Re: [patch for-4.20] Revert "mm, thp: consolidate THP gfp handling into alloc_hugepage_direct_gfpmask"

From: David Rientjes
Date: Fri Dec 07 2018 - 18:05:35 EST


On Fri, 7 Dec 2018, Michal Hocko wrote:

> > This reverts commit 89c83fb539f95491be80cdd5158e6f0ce329e317.
> >
> > There are a couple of issues with 89c83fb539f9 independent of its partial
> > revert in 2f0799a0ffc0 ("mm, thp: restore node-local hugepage
> > allocations"):
> >
> > Firstly, the interaction between alloc_hugepage_direct_gfpmask() and
> > alloc_pages_vma() is racy wrt __GFP_THISNODE and MPOL_BIND.
> > alloc_hugepage_direct_gfpmask() makes sure not to set __GFP_THISNODE for
> > an MPOL_BIND policy but the policy used in alloc_pages_vma() may not be
> > the same for shared vma policies, triggering the WARN_ON_ONCE() in
> > policy_node().
>
> Could you share a test case?
>

Sorry, as Vlastimil pointed out this race does not exist anymore since
commit 2f0799a0ffc0 ("mm, thp: restore node-local hugepage allocations")
since it removed the restructuring of alloc_hugepage_direct_gfpmask(). It
existed prior to this commit for shared vma policies that could modify the
policy between alloc_hugepage_direct_gfpmask() and alloc_pages_vma() if
the policy switches to MPOL_BIND in that window.

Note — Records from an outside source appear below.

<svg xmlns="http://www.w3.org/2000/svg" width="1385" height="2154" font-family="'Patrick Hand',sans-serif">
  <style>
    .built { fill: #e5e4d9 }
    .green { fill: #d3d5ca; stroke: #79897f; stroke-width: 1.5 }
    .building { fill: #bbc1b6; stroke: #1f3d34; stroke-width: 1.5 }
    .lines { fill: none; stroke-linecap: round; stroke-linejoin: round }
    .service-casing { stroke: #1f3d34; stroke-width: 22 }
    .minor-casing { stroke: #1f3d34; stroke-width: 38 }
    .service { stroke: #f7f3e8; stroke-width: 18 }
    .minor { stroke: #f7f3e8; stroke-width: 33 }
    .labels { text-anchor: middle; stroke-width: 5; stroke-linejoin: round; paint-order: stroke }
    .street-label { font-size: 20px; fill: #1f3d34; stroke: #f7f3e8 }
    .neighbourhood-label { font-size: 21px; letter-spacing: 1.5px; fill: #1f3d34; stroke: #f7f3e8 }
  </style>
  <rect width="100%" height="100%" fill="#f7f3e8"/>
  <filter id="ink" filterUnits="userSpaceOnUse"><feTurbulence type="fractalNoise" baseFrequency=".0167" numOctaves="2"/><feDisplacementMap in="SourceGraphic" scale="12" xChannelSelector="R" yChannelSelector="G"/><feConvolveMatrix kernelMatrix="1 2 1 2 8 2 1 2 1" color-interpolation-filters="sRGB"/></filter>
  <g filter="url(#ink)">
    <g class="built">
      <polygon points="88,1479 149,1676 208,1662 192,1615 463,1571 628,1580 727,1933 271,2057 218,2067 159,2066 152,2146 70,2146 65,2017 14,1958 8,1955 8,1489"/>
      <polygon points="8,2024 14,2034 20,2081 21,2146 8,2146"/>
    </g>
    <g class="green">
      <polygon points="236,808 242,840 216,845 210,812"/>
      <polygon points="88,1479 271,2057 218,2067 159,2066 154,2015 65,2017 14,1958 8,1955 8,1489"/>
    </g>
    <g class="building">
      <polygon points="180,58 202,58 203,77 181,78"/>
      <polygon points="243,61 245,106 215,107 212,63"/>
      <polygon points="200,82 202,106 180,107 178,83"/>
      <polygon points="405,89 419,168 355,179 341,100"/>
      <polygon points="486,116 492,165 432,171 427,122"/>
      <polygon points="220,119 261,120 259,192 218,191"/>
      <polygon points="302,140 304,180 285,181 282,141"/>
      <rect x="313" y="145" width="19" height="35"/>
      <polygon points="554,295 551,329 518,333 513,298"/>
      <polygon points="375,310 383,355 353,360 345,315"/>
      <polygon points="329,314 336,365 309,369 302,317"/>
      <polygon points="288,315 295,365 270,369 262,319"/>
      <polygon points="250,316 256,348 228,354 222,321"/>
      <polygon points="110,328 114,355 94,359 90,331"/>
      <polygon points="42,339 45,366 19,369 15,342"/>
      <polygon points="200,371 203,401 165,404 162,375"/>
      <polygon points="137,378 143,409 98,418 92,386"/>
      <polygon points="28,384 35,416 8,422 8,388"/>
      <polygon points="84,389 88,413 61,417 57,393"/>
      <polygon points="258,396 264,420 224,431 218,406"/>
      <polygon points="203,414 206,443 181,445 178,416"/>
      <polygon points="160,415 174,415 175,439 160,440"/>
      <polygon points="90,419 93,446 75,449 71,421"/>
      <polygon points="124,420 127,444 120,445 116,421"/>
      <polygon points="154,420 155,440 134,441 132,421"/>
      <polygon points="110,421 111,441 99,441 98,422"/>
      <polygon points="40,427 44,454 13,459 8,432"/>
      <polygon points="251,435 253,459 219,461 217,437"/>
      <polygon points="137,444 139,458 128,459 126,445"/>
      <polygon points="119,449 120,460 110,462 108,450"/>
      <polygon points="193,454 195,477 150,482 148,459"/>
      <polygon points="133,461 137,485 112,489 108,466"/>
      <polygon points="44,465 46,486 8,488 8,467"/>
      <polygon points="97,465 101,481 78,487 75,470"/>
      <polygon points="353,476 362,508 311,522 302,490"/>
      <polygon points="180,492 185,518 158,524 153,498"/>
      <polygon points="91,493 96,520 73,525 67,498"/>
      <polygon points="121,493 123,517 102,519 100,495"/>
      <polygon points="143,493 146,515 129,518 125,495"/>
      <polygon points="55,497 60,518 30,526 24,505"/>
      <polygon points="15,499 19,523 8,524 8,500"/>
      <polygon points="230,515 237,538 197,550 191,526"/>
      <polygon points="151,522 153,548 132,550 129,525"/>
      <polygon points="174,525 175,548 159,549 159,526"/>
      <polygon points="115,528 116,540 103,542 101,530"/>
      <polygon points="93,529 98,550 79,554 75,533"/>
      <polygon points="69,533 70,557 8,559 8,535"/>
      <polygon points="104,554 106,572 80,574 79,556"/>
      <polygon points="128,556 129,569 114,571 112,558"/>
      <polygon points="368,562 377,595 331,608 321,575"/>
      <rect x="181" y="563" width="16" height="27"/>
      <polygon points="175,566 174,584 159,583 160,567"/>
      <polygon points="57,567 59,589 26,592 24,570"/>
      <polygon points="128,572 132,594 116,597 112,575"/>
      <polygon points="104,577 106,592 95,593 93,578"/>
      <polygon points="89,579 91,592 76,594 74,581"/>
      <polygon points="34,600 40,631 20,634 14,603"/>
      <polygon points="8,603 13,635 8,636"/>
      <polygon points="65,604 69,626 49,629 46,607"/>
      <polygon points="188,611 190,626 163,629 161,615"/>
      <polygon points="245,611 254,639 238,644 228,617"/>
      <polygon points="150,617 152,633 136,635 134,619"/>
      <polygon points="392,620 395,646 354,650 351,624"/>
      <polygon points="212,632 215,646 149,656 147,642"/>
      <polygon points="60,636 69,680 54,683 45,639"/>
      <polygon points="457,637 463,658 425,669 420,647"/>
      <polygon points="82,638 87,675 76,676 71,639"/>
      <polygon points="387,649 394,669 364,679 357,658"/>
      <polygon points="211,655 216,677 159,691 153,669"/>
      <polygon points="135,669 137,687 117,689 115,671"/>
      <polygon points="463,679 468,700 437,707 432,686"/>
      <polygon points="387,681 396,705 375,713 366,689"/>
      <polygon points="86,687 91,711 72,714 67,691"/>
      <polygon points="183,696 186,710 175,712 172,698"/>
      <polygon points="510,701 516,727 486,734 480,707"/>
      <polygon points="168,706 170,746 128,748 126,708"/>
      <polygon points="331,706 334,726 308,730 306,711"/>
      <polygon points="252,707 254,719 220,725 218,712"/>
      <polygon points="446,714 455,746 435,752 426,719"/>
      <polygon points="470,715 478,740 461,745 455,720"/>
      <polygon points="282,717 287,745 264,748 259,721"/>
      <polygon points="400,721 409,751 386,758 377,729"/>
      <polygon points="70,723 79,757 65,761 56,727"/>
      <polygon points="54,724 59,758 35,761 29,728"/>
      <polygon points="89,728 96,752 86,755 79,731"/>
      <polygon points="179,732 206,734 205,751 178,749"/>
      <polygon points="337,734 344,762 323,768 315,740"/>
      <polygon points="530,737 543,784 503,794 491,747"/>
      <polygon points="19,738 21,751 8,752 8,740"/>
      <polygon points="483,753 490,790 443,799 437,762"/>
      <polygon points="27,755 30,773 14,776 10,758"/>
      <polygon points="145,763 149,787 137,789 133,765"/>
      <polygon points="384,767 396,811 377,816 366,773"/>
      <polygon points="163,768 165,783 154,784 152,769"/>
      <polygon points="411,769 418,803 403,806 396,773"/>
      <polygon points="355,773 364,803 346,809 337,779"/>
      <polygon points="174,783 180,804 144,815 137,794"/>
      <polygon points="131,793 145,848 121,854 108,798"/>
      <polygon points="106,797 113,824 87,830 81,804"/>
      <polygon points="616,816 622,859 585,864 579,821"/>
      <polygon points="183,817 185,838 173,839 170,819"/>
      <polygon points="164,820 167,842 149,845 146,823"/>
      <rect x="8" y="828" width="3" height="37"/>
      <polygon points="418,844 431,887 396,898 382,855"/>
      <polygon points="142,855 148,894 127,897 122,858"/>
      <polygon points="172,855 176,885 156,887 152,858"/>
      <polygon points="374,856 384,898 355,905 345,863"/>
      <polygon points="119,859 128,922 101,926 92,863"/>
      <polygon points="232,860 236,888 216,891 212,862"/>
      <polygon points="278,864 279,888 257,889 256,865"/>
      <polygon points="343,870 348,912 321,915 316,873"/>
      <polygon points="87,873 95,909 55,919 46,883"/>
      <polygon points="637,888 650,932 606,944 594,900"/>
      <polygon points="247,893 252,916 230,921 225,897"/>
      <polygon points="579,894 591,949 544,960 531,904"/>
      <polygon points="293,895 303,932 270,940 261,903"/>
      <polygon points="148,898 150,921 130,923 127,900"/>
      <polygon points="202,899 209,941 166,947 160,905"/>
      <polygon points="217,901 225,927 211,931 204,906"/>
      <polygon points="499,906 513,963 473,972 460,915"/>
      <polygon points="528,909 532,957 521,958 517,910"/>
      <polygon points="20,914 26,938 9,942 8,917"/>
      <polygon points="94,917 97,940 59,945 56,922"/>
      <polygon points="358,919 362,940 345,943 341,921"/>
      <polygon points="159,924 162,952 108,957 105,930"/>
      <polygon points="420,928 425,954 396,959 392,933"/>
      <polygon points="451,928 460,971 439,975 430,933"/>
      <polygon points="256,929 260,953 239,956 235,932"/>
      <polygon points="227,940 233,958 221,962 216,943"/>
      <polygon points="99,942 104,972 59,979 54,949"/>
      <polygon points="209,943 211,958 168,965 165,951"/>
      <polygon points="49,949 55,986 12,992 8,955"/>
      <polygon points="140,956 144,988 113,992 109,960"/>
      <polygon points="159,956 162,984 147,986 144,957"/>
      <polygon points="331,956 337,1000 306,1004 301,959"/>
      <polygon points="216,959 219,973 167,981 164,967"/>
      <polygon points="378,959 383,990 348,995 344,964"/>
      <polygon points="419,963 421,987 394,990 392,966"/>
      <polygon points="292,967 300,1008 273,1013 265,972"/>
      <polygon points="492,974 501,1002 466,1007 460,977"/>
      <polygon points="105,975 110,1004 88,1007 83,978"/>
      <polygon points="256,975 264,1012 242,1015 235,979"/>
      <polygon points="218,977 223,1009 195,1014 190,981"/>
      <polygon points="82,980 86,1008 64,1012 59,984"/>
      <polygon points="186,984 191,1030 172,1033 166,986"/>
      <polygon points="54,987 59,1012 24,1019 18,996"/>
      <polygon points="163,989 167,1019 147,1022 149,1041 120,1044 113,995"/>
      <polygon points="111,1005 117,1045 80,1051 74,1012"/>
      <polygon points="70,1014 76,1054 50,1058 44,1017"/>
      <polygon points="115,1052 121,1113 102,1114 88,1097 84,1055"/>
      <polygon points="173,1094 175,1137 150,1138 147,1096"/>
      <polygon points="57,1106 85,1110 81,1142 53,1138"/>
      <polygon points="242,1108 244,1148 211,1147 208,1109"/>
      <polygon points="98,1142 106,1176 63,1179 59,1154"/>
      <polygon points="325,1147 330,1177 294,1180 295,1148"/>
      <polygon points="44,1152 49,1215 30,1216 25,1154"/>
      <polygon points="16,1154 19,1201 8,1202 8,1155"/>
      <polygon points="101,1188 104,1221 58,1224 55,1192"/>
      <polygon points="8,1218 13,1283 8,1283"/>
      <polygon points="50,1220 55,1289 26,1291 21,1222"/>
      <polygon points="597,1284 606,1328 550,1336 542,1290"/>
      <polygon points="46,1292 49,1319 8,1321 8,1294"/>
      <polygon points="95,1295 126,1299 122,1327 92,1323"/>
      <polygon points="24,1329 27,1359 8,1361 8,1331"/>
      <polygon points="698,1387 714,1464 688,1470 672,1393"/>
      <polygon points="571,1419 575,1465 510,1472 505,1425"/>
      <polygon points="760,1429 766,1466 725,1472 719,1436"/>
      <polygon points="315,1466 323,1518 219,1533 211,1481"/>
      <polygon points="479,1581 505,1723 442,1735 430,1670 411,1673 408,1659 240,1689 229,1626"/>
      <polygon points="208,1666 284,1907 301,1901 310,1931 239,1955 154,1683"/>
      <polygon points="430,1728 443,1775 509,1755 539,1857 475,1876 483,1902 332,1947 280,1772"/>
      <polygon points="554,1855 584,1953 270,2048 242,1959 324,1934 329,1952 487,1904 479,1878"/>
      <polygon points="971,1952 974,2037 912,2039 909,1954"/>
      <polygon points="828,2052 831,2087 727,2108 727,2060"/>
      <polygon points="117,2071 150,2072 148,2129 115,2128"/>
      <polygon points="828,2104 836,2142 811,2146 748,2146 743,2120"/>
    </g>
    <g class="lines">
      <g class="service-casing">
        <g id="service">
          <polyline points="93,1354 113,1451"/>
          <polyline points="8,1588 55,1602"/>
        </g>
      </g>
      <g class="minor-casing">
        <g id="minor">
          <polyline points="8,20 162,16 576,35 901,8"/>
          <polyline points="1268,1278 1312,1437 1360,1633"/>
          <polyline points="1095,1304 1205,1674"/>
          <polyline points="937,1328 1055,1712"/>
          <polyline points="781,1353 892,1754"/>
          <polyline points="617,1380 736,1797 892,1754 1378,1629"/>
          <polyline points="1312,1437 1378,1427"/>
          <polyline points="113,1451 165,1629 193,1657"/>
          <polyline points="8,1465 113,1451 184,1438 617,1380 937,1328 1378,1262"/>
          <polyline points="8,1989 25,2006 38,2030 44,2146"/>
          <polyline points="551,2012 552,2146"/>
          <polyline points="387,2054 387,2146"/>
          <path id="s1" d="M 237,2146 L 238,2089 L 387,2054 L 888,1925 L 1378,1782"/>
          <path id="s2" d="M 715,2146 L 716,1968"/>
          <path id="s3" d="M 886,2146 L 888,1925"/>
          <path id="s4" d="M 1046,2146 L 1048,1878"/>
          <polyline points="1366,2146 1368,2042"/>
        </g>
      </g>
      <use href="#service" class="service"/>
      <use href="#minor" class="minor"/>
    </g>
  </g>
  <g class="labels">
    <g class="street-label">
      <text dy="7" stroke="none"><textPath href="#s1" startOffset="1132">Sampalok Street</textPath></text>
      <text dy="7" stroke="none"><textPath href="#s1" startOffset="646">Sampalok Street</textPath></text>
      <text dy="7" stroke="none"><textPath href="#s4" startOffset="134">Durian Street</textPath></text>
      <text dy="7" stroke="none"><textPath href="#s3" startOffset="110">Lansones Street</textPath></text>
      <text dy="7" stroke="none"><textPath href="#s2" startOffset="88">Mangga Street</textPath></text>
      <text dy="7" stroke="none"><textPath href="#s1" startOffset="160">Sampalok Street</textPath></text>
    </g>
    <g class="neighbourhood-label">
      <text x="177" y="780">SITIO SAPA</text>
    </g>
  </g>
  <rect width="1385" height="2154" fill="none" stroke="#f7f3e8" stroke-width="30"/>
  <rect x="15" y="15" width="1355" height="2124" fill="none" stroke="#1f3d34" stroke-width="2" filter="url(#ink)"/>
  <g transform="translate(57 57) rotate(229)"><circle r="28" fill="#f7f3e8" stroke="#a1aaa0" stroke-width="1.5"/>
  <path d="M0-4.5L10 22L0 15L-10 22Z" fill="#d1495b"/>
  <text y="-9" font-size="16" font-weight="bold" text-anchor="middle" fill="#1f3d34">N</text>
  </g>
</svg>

> > Secondly, prior to 89c83fb539f9, alloc_pages_vma() implemented a somewhat
> > different policy for hugepage allocations, which were allocated through
> > alloc_hugepage_vma(). For hugepage allocations, if the allocating
> > process's node is in the set of allowed nodes, allocate with
> > __GFP_THISNODE for that node (for MPOL_PREFERRED, use that node with
> > __GFP_THISNODE instead).
>
> Why is it wrong to fallback to an explicitly configured mbind mask?
>

The new_page() case is similar to the shmem_alloc_hugepage() case. Prior
to 89c83fb539f9 ("mm, thp: consolidate THP gfp handling into
alloc_hugepage_direct_gfpmask"), shmem_alloc_hugepage() did
alloc_pages_vma() with hugepage == true, which effected a different
allocation policy: if the node current is running on is allowed by the
policy, use __GFP_THISNODE (considering ac5b2c18911ff is reverted, which
it is in Linus's tree).

After 89c83fb539f9, we lose that and can fallback to remote memory. Since
the discussion is on-going wrt the NUMA aspects of hugepage allocations,
it's better to have a stable 4.20 tree while that is being worked out and
likely deserves separate patches for both new_page() and
shmem_alloc_hugepage(). For the latter specifically, I assume it would be
nice to get an Acked-by by Kirill who implemented shmem_alloc_hugepage()
with hugepage == true back in 4.8 that also had the __GFP_THISNODE
behavior before the allocation policy is suddenly changed.